Work to be completed: Within the entries below, every line containing "middle" is to be copied.

Supplied entries:

• • •

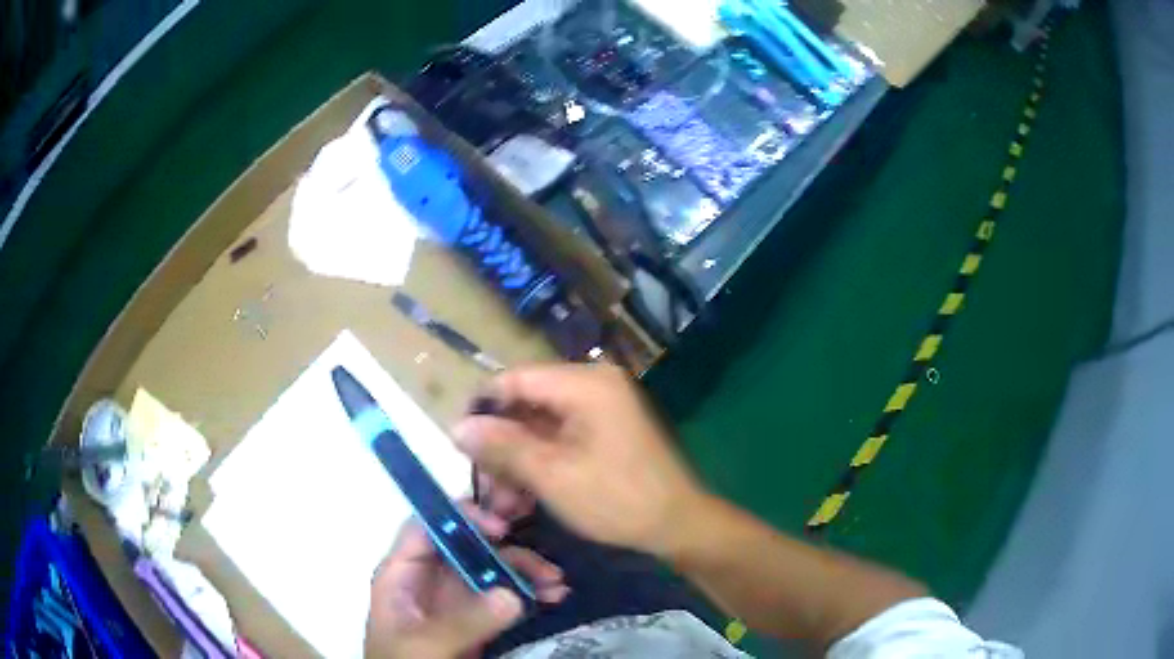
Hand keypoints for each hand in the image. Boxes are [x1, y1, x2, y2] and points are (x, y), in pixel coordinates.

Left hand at [365, 502, 568, 658]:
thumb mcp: (425, 644)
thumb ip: (463, 622)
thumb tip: (512, 595)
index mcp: (402, 574)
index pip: (428, 528)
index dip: (461, 517)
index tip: (502, 527)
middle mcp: (430, 578)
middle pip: (468, 543)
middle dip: (507, 542)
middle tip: (542, 544)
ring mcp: (455, 599)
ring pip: (492, 567)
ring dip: (526, 569)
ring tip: (556, 583)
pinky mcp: (476, 619)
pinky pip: (505, 595)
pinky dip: (530, 592)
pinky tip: (553, 596)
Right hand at [452, 364, 707, 556]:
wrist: (678, 525)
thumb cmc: (617, 499)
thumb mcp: (552, 475)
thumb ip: (502, 446)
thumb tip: (457, 426)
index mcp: (584, 384)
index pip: (514, 379)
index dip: (482, 408)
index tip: (458, 443)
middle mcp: (593, 385)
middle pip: (526, 404)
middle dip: (500, 445)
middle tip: (482, 485)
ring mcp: (601, 408)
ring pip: (539, 426)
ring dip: (517, 461)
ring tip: (502, 503)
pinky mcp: (604, 431)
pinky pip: (559, 438)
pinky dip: (539, 464)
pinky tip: (524, 496)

• • •

Response to the task:
middle mcp: (430, 578)
middle pip: (468, 543)
middle dip: (507, 542)
middle tip: (542, 544)
middle mcp: (593, 385)
middle pip: (526, 404)
middle dip: (500, 445)
middle tip: (482, 485)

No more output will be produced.